What this task involves → Repeat each record below exactly, dropping the pictures.

▼

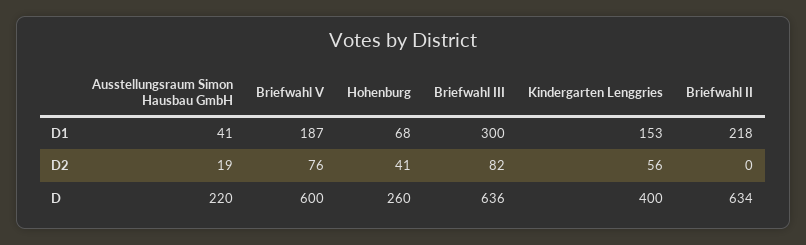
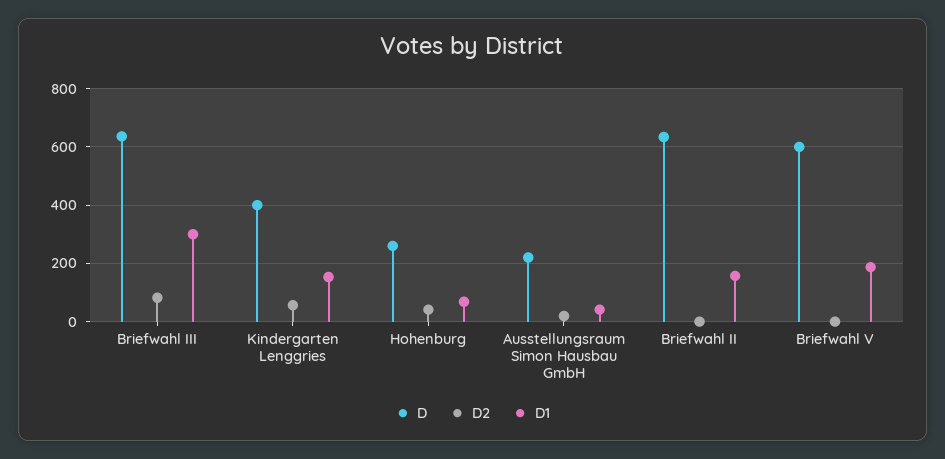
  {
    "D1": {
      "Ausstellungsraum Simon Hausbau GmbH": 41,
      "Briefwahl V": 187,
      "Hohenburg": 68,
      "Briefwahl III": 300,
      "Kindergarten Lenggries": 153,
-     "Briefwahl II": 218
+     "Briefwahl II": 150
    },
    "D2": {
      "Ausstellungsraum Simon Hausbau GmbH": 19,
-     "Briefwahl V": 76,
+     "Briefwahl V": 0,
      "Hohenburg": 41,
      "Briefwahl III": 82,
      "Kindergarten Lenggries": 56,
      "Briefwahl II": 0
    },
    "D": {
      "Ausstellungsraum Simon Hausbau GmbH": 220,
      "Briefwahl V": 600,
      "Hohenburg": 260,
      "Briefwahl III": 636,
      "Kindergarten Lenggries": 400,
      "Briefwahl II": 634
    }
  }

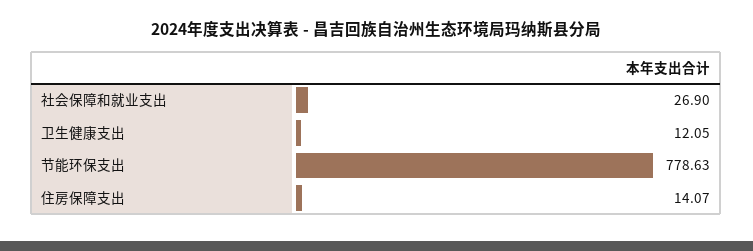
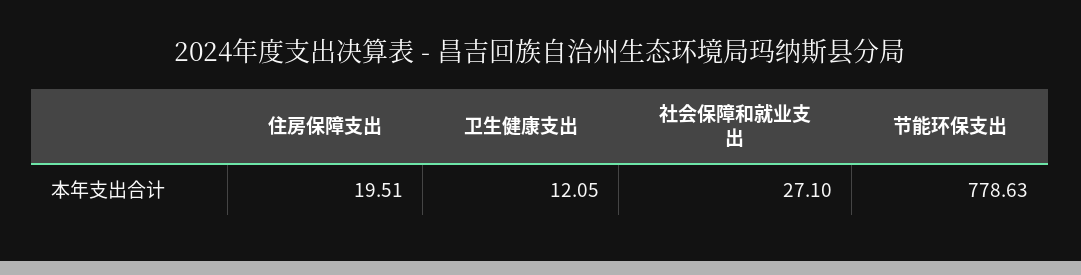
  {
-   "社会保障和就业支出": 26.9,
+   "社会保障和就业支出": 27.1,
    "卫生健康支出": 12.05,
    "节能环保支出": 778.63,
-   "住房保障支出": 14.07
+   "住房保障支出": 19.51
  }

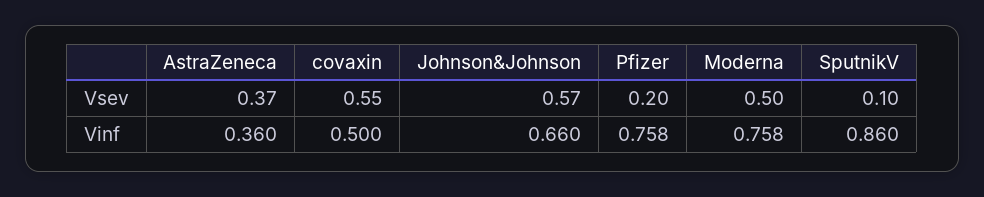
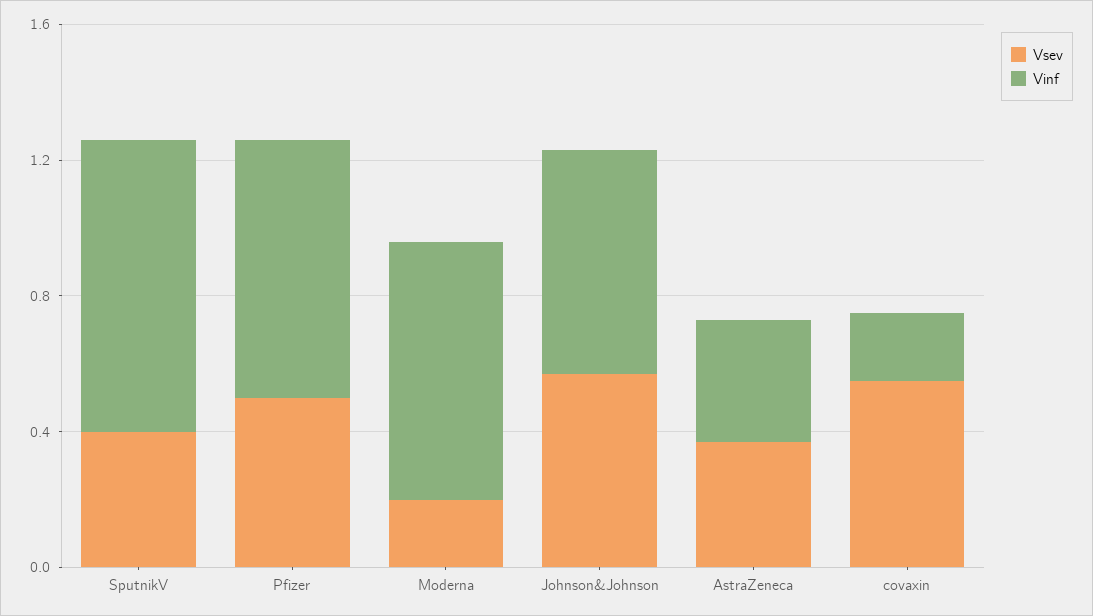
  {
    "Vsev": {
      "AstraZeneca": 0.37,
      "covaxin": 0.55,
      "Johnson&Johnson": 0.57,
-     "Pfizer": 0.2,
+     "Pfizer": 0.5,
-     "Moderna": 0.5,
+     "Moderna": 0.2,
-     "SputnikV": 0.1
+     "SputnikV": 0.4
    },
    "Vinf": {
      "AstraZeneca": 0.36,
-     "covaxin": 0.5,
+     "covaxin": 0.2,
      "Johnson&Johnson": 0.66,
      "Pfizer": 0.758,
      "Moderna": 0.758,
      "SputnikV": 0.86
    }
  }

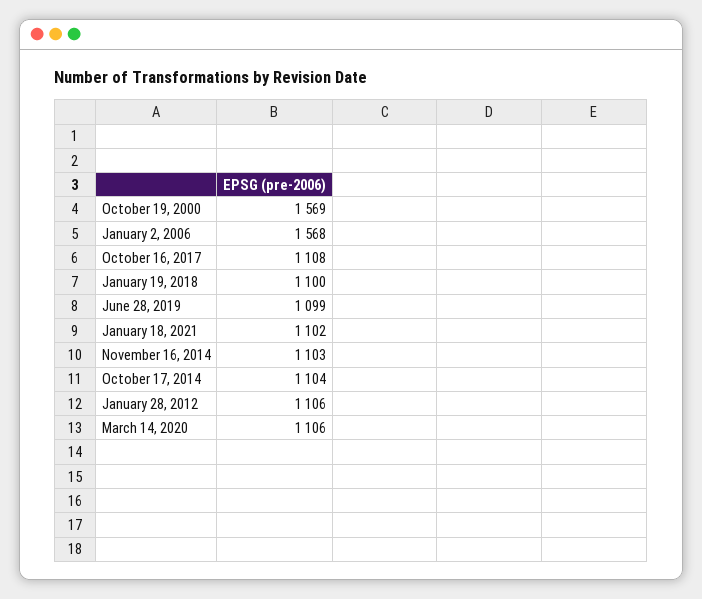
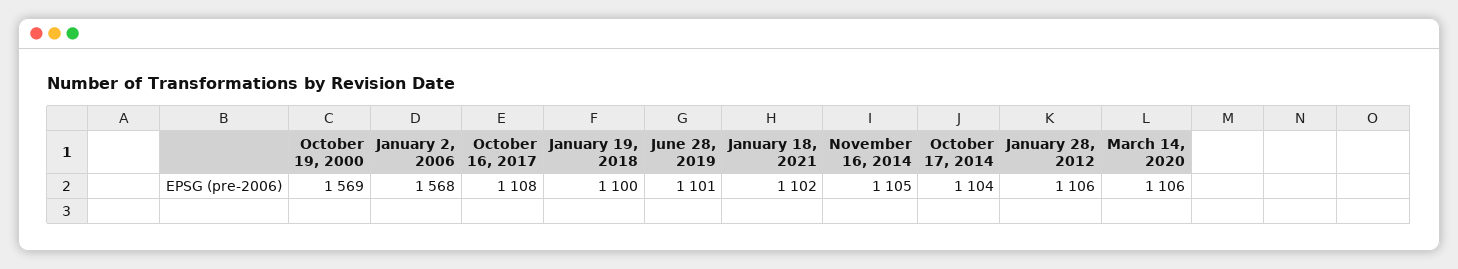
  {
    "October 19, 2000": 1569,
    "January 2, 2006": 1568,
    "October 16, 2017": 1108,
    "January 19, 2018": 1100,
-   "June 28, 2019": 1099,
+   "June 28, 2019": 1101,
    "January 18, 2021": 1102,
-   "November 16, 2014": 1103,
+   "November 16, 2014": 1105,
    "October 17, 2014": 1104,
    "January 28, 2012": 1106,
    "March 14, 2020": 1106
  }

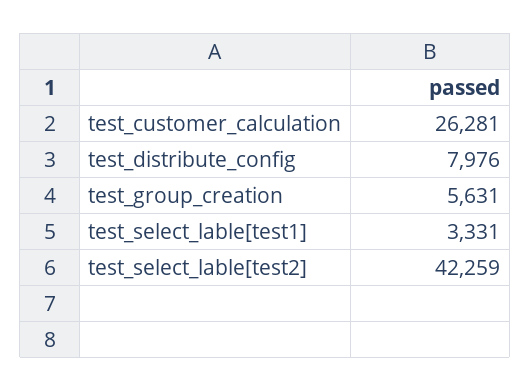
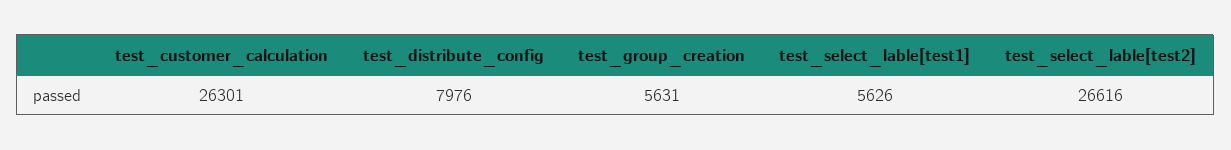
  {
-   "test_customer_calculation": 26281,
+   "test_customer_calculation": 26301,
    "test_distribute_config": 7976,
    "test_group_creation": 5631,
-   "test_select_lable[test1]": 3331,
+   "test_select_lable[test1]": 5626,
-   "test_select_lable[test2]": 42259
+   "test_select_lable[test2]": 26616
  }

▲

Written reply →
  {
    "D1": {
      "Ausstellungsraum Simon Hausbau GmbH": 41,
      "Briefwahl V": 187,
      "Hohenburg": 68,
      "Briefwahl III": 300,
      "Kindergarten Lenggries": 153,
-     "Briefwahl II": 218
+     "Briefwahl II": 150
    },
    "D2": {
      "Ausstellungsraum Simon Hausbau GmbH": 19,
-     "Briefwahl V": 76,
+     "Briefwahl V": 0,
      "Hohenburg": 41,
      "Briefwahl III": 82,
      "Kindergarten Lenggries": 56,
      "Briefwahl II": 0
    },
    "D": {
      "Ausstellungsraum Simon Hausbau GmbH": 220,
      "Briefwahl V": 600,
      "Hohenburg": 260,
      "Briefwahl III": 636,
      "Kindergarten Lenggries": 400,
      "Briefwahl II": 634
    }
  }

  {
-   "社会保障和就业支出": 26.9,
+   "社会保障和就业支出": 27.1,
    "卫生健康支出": 12.05,
    "节能环保支出": 778.63,
-   "住房保障支出": 14.07
+   "住房保障支出": 19.51
  }

  {
    "Vsev": {
      "AstraZeneca": 0.37,
      "covaxin": 0.55,
      "Johnson&Johnson": 0.57,
-     "Pfizer": 0.2,
+     "Pfizer": 0.5,
-     "Moderna": 0.5,
+     "Moderna": 0.2,
-     "SputnikV": 0.1
+     "SputnikV": 0.4
    },
    "Vinf": {
      "AstraZeneca": 0.36,
-     "covaxin": 0.5,
+     "covaxin": 0.2,
      "Johnson&Johnson": 0.66,
      "Pfizer": 0.758,
      "Moderna": 0.758,
      "SputnikV": 0.86
    }
  }

  {
    "October 19, 2000": 1569,
    "January 2, 2006": 1568,
    "October 16, 2017": 1108,
    "January 19, 2018": 1100,
-   "June 28, 2019": 1099,
+   "June 28, 2019": 1101,
    "January 18, 2021": 1102,
-   "November 16, 2014": 1103,
+   "November 16, 2014": 1105,
    "October 17, 2014": 1104,
    "January 28, 2012": 1106,
    "March 14, 2020": 1106
  }

  {
-   "test_customer_calculation": 26281,
+   "test_customer_calculation": 26301,
    "test_distribute_config": 7976,
    "test_group_creation": 5631,
-   "test_select_lable[test1]": 3331,
+   "test_select_lable[test1]": 5626,
-   "test_select_lable[test2]": 42259
+   "test_select_lable[test2]": 26616
  }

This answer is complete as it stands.